So addr and offset are merely different names for exactly the same operation? I can use whichever one I want and they will always do the same job under all circumstances? I have to say though that I suspect that there must be some kind of a difference between them somewhere along the line, otherwise why re-invent the wheel? Neither are processor instructions, so both are M$ assembler directives, but why the two for the same purpose?
Sorry to be such a nit-picker, but I'm still a bit unclear on addr vs. offset.
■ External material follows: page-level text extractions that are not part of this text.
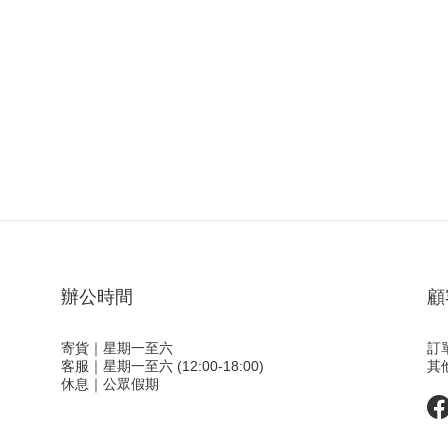
辦公時間
顧
寄貨｜星期一至六
訂
客服｜星期一至六 (12:00-18:00)
其
休息｜公眾假期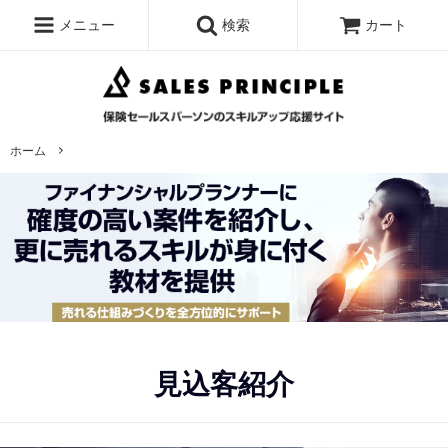
メニュー
検索
カート
ホーム
見込客紹介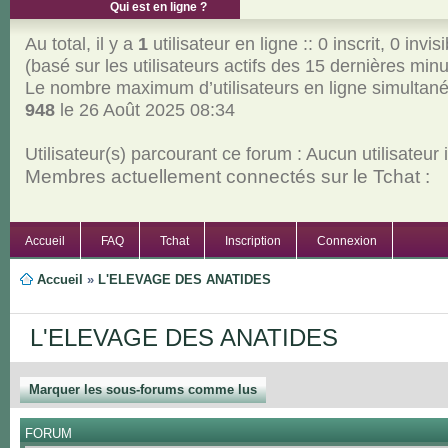
Qui est en ligne ?
Au total, il y a
1
utilisateur en ligne :: 0 inscrit, 0 invisi
(basé sur les utilisateurs actifs des 15 dernières min
Le nombre maximum d’utilisateurs en ligne simultan
948
le 26 Août 2025 08:34
Utilisateur(s) parcourant ce forum : Aucun utilisateur in
Membres actuellement connectés sur le Tchat :
Accueil
FAQ
Tchat
Inscription
Connexion
Accueil
»
L'ELEVAGE DES ANATIDES
L'ELEVAGE DES ANATIDES
Marquer les sous-forums comme lus
FORUM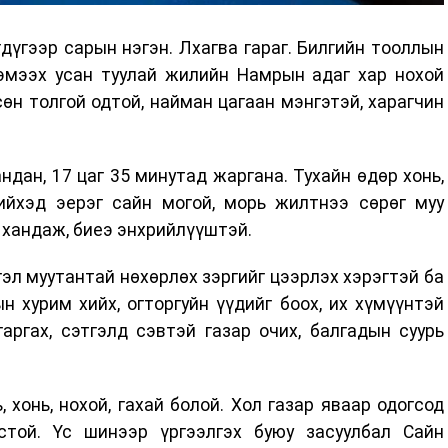
үгээр сарын нэгэн. Лхагва гараг. Билгийн тооллын
хэмээх усан туулай жилийн Намрын адаг хар нохой
сөн толгой одтой, найман цагаан мэнгэтэй, харагчин
ндан, 17 цаг 35 минутад жаргана. Тухайн өдөр хонь,
ийхэд эерэг сайн могой, морь жилтнээ сөрөг муу
 хандаж, биеэ энхрийлүүштэй.
тгэл муутантай нөхөрлөх зэргийг цээрлэх хэрэгтэй ба
ын хурим хийх, огторгуйн үүдийг боох, их хүмүүнтэй
 гаргах, сэтгэлд сэвтэй газар очих, балгадын суурь
, хонь, нохой, гахай болой. Хол газар яваар одогсод
стой. Үс шинээр үргээлгэх буюу засуулбал Сайн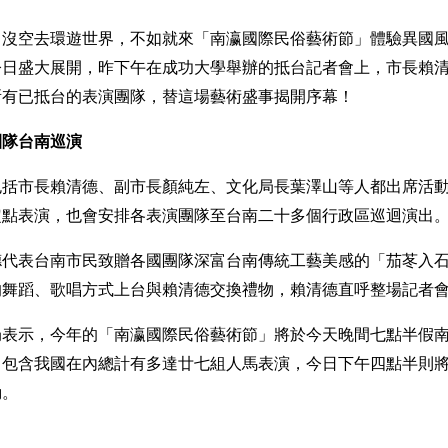
、沒空去環遊世界，不如就來「南瀛國際民俗藝術節」體驗異國風
今日盛大展開，昨下午在成功大學舉辦的抵台記者會上，市長賴
所有已抵台的表演團隊，替這場藝術盛事揭開序幕！
團隊台南巡演
包括市長賴清德、副市長顏純左、文化局長葉澤山等人都出席活
定點表演，也會安排各表演團隊至台南二十多個行政區巡迴演出
德代表台南市民致贈各國團隊深富台南傳統工藝美感的「茄苳入
的舞蹈、歌唱方式上台與賴清德交換禮物，賴清德直呼整場記者
局表示，今年的「南瀛國際民俗藝術節」將於今天晚間七點半假
，包含我國在內總計有多達廿七組人馬表演，今日下午四點半則
動。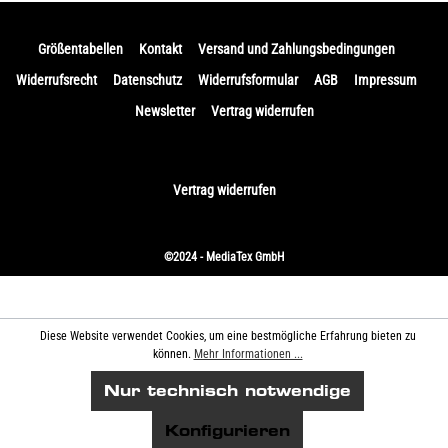
Größentabellen
Kontakt
Versand und Zahlungsbedingungen
Widerrufsrecht
Datenschutz
Widerrufsformular
AGB
Impressum
Newsletter
Vertrag widerrufen
Vertrag widerrufen
©2024 - MediaTex GmbH
Diese Website verwendet Cookies, um eine bestmögliche Erfahrung bieten zu
können.
Mehr Informationen ...
Nur technisch notwendige
Konfigurieren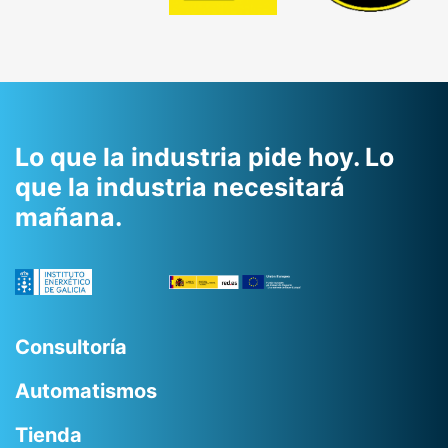
slide
Lo que la industria pide hoy.
Lo
que la industria necesitará
mañana.
Consultoría
Automatismos
Tienda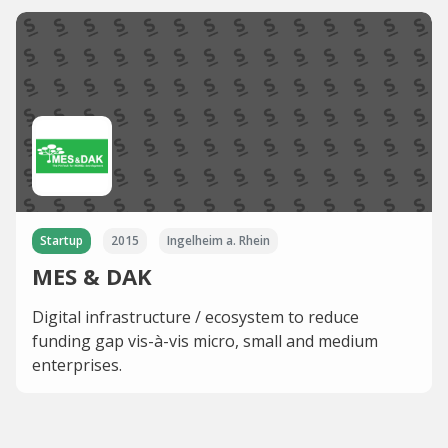
Startup
2015
Ingelheim a. Rhein
MES & DAK
Digital infrastructure / ecosystem to reduce
funding gap vis-à-vis micro, small and medium
enterprises.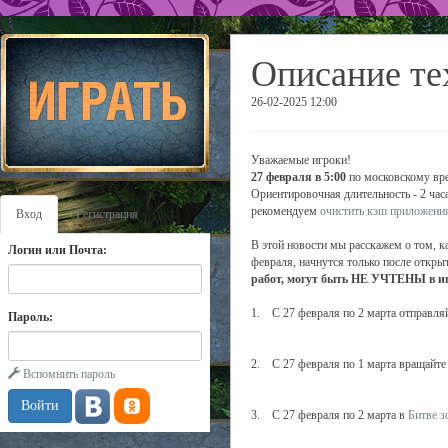
Описание те
26-02-2025 12:00
Уважаемые игроки!
27 февраля в 5:00
по московскому вре
Ориентировочная длительность - 2 час
рекомендуем
очистить кэш приложени
Вход
Регистрация
В этой новости мы расскажем о том, к
Логин или Почта:
февраля, начнутся только после открыт
работ, могут быть НЕ УЧТЕНЫ в иг
1. С 27 февраля по 2 марта отправля
Пароль:
2. С 27 февраля по 1 марта вращайт
Вспомнить пароль
3. С 27 февраля по 2 марта в
Битве з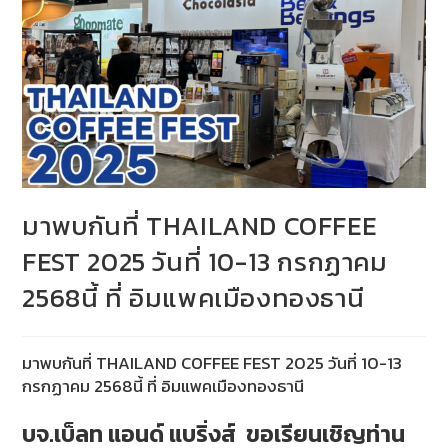
มาพบกันที่ THAILAND COFFEE
FEST 2025 วันที่ 10-13 กรกฏาคม
2568นี้ ที่ อิมแพคเมืองทองธานี
มาพบกันที่ THAILAND COFFEE FEST 2025 วันที่ 10-13
กรกฏาคม 2568นี้ ที่ อิมแพคเมืองทองธานี
บจ.เบ็ลท แอนด์ แบริ่งส์ ขอเรียนเชิญท่าน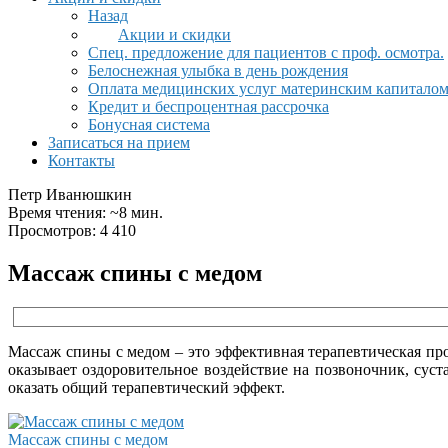
Назад
Акции и скидки
Спец. предложение для пациентов с проф. осмотра.
Белоснежная улыбка в день рождения
Оплата медицинских услуг материнским капитало
Кредит и беспроцентная рассрочка
Бонусная система
Записаться на прием
Контакты
Петр Иванюшкин
Время чтения: ~8 мин.
Просмотров: 4 410
Массаж спины с медом
Массаж спины с медом – это эффективная терапевтическая про
оказывает оздоровительное воздействие на позвоночник, сус
оказать общий терапевтический эффект.
Массаж спины с медом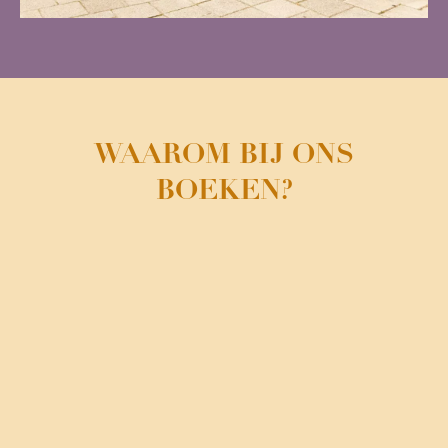
WAAROM BIJ ONS
BOEKEN?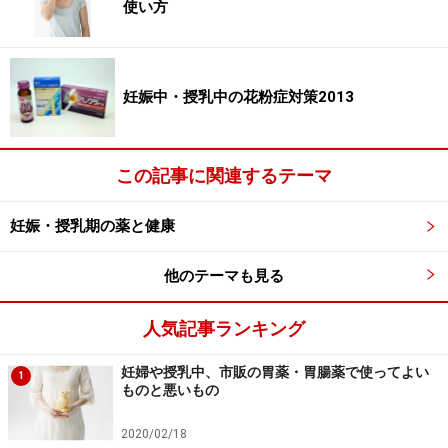
使い方
市販薬「アレグラFX」 紫のパッケージ、製剤の形状、成分
量は医療用と同じ。白のパッケージは医療用。
市販薬「アレグラFX」をネット購入してみます。
妊娠中・授乳中の花粉症対策2013
今回は市販薬ネット販売で有名な
ケンコーコム
を利用し
ました。
この記事に関連するテーマ
ケンコーコムのホームページで、アレグラと検索する
と、
アレグラFX28錠、FX14錠
の商品が表示されます。
妊娠・授乳期の薬と健康
アレグラは1回1錠、1日2回服用です。
他のテーマも見る
私の場合、外出しない日、症状の軽い日（花粉飛散の少
人気記事ランキング
ない日）は服用しませんので、14錠（1週間分）を注文
しました。
妊婦や授乳中、市販の胃薬・胃腸薬で使ってよい
1
ものと悪いもの
2020/02/18
商品を購入するをクリックすると、使用上の注意のペー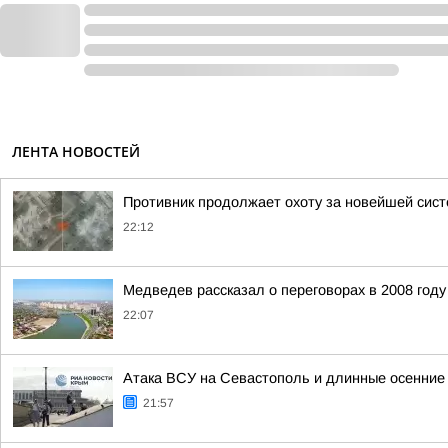
ЛЕНТА НОВОСТЕЙ
Противник продолжает охоту за новейшей систе
22:12
Медведев рассказал о переговорах в 2008 году
22:07
Атака ВСУ на Севастополь и длинные осенние 
21:57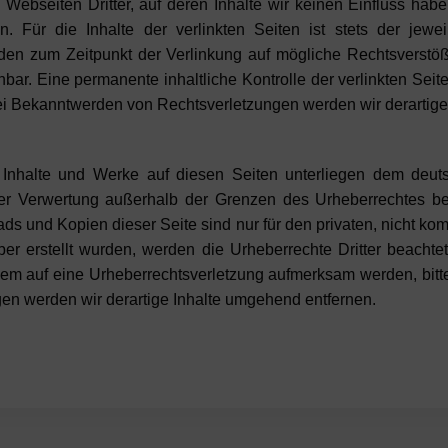
 Webseiten Dritter, auf deren Inhalte wir keinen Einfluss hab
Für die Inhalte der verlinkten Seiten ist stets der jewei
urden zum Zeitpunkt der Verlinkung auf mögliche Rechtsverstöß
nbar. Eine permanente inhaltliche Kontrolle der verlinkten Seit
Bei Bekanntwerden von Rechtsverletzungen werden wir derartig
n Inhalte und Werke auf diesen Seiten unterliegen dem deuts
der Verwertung außerhalb der Grenzen des Urheberrechtes be
ads und Kopien dieser Seite sind nur für den privaten, nicht ko
iber erstellt wurden, werden die Urheberrechte Dritter beachtet
zdem auf eine Urheberrechtsverletzung aufmerksam werden, bit
n werden wir derartige Inhalte umgehend entfernen.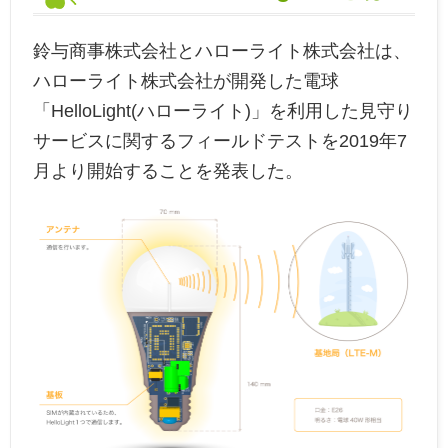
鈴与商事株式会社とハローライト株式会社は、
ハローライト株式会社が開発した電球
「HelloLight(ハローライト)」を利用した見守り
サービスに関するフィールドテストを2019年7
月より開始することを発表した。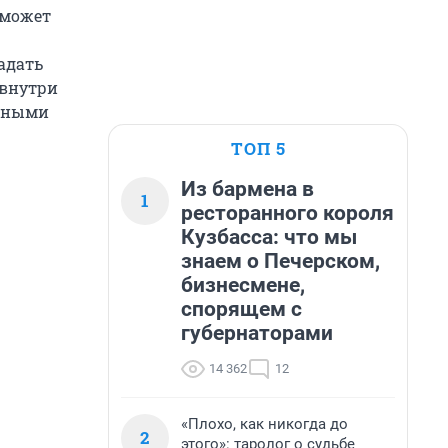
оможет
адать
 внутри
ечными
ТОП 5
Из бармена в
1
ресторанного короля
Кузбасса: что мы
знаем о Печерском,
бизнесмене,
спорящем с
губернаторами
14 362
12
«Плохо, как никогда до
2
этого»: таролог о судьбе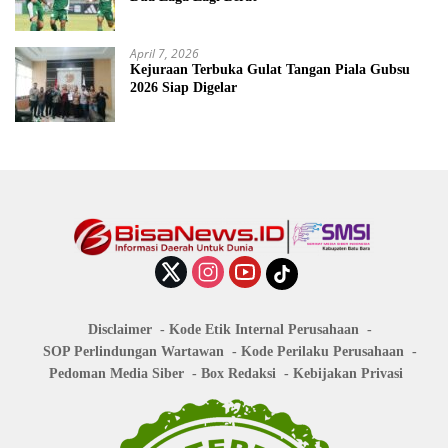
April 7, 2026
Kejuraan Terbuka Gulat Tangan Piala Gubsu
2026 Siap Digelar
Disclaimer
Kode Etik Internal Perusahaan
SOP Perlindungan Wartawan
Kode Perilaku Perusahaan
Pedoman Media Siber
Box Redaksi
Kebijakan Privasi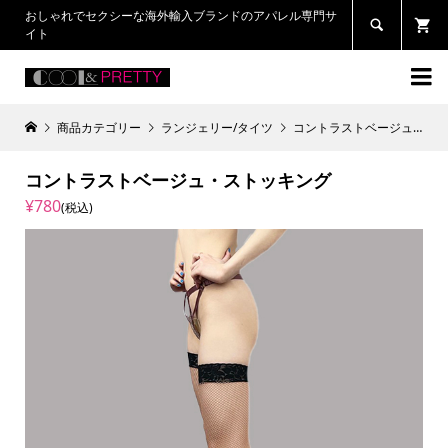
おしゃれでセクシーな海外輸入ブランドのアパレル専門サ

イト

商品カテゴリー
ランジェリー/タイツ
コントラストベージュ・ストッキング
コントラストベージュ・ストッキング
¥780
(税込)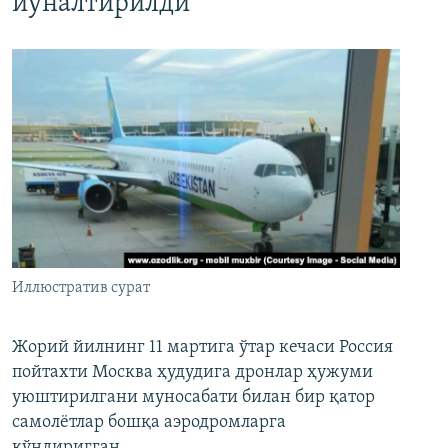
йўналтирилди
Иллюстратив сурат
Жорий йилнинг 11 мартига ўтар кечаси Россия
пойтахти Москва ҳудудига дронлар ҳужуми
уюштирилгани муносабати билан бир қатор
самолётлар бошқа аэродромларга
қўндиригган.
Quote from: hamper on February 04, 2013, 10:36:12 AM
So addr and offset are merely different names for exactly the same operation?
Yes and no:
Yes for global variables.
No for local ones: Offset is not valid syntax, and invoke abc, addr MyLocalWhatever produces
lea eax, MyLocalWhatever
push eax
under the hood.
Example:
include \masm32\include\masm32rt.inc
.code
start: call MyTest
exit
MyTest proc
LOCAL dw1, dw2, rc:RECT, buffer[100]:BYTE
int 3 ; Olly will stop here after pressing F9
mov dw2, 1234
invoke dwtoa, dw2, addr buffer
MsgBox 0, addr buffer, "Hi", MB_OK
ret
MyTest endp
end start
**** What you see in Olly: ****
CPU Disasm
Address Hex dump Command Comments
00401012 ³. CC int3
00401013 ³. C745 F8 D2040000 mov dword ptr [ebp-8], 4D2 <<<<<<<< mov dw2, 1234
0040101A ³. 8D45 84 lea eax, [ebp-7C] <<<<<<< addr buffer
0040101D ³. 50 push eax ; ÚArg2 => offset LOCAL.31
0040101E ³. FF75 F8 push dword ptr [ebp-8] ; ³Arg1 => 4D2
00401021 ³. E8 1A000000 call 00401040 <<<<<< dwordtoascii aka dwtoa ; ÀNewWin32.00401040
you had it very close in your original post
OFFSET is used when the address is known at assembly-time
ADDR or LEA is used when the address is not known until run-time
what many newbies find confusing, at first, is that they MAY be interchangable - lol
but - only if the variable is global
.DATA?
dwSomeStuff dd 12345678h
.CODE
INVOKE SomeProc,addr dwSomeStuff
INVOKE SomeProc,offset dwSomeStuff
to simplify it, let's just say it this way.....
the assembler knows the address of dwSomeStuff at assembly-time
so - it thinks you meant OFFSET
but - allows the use of ADDR
when the variable is LOCAL, however, ADDR must be used
the assembler isn't as smart :P
Ok guys, thanks for all the info. I think I've got it now, but I'm going to have to sleep on it and have a fresh look tomorrow at everything you've both said. No doubt it'll be obvious with a fresh brain, and I'll wonder what all the fuss was about.
Many thanks
now that you have that down, let's use them without invoke :biggrin:
sometimes, you may want to load the address of a globally allocated buffer into a register
you would use
mov edx,offset MyBuffer
very straightforward
the assembler knows the address of MyBuffer at assembly time
it generates code that actually loads that address as an "immediate" constant
mov edx,402000h
the assembler can also do some simple math for you, so long as it resolves to a constant at assembly time
these are valid
mov edx,offset MyBuffer+30
mov edx,offset MyBuffer+4*30
however, if you want to calculate an offset into the buffer (or an array) in a register.....
mov edx,SomeNumber
shl edx,4
there are a few ways to handle this
you can multiply a register by 2, 4, or 8, but not larger powers of 2, and use it as an index
in the code above, we multiplied by 16
mov edx,SomeNumber
shl edx,4
mov eax,MyBuffer[edx] ;loads the content at that address into EAX
mov edx,SomeNumber
shl edx,4
lea eax,MyBuffer[edx] ;the assembler calculates the address and loads it into EAX
for smaller powers of 2
mov edx,SomeNumber
mov eax,[4*edx]
mov edx,SomeNumber
lea eax,MyBuffer[4*edx]
so....
if the address needs to be calculated from a value in register, use LEA
LEA can also be used to do simple math
lea eax,[4*eax+eax] ;loads EAX with 5*EAX
lea eax,[edx+ecx] ;loads EAX with EDX + ECX
lea eax,[edx+ecx+4] ;loads EAX with EDX + ECX + 4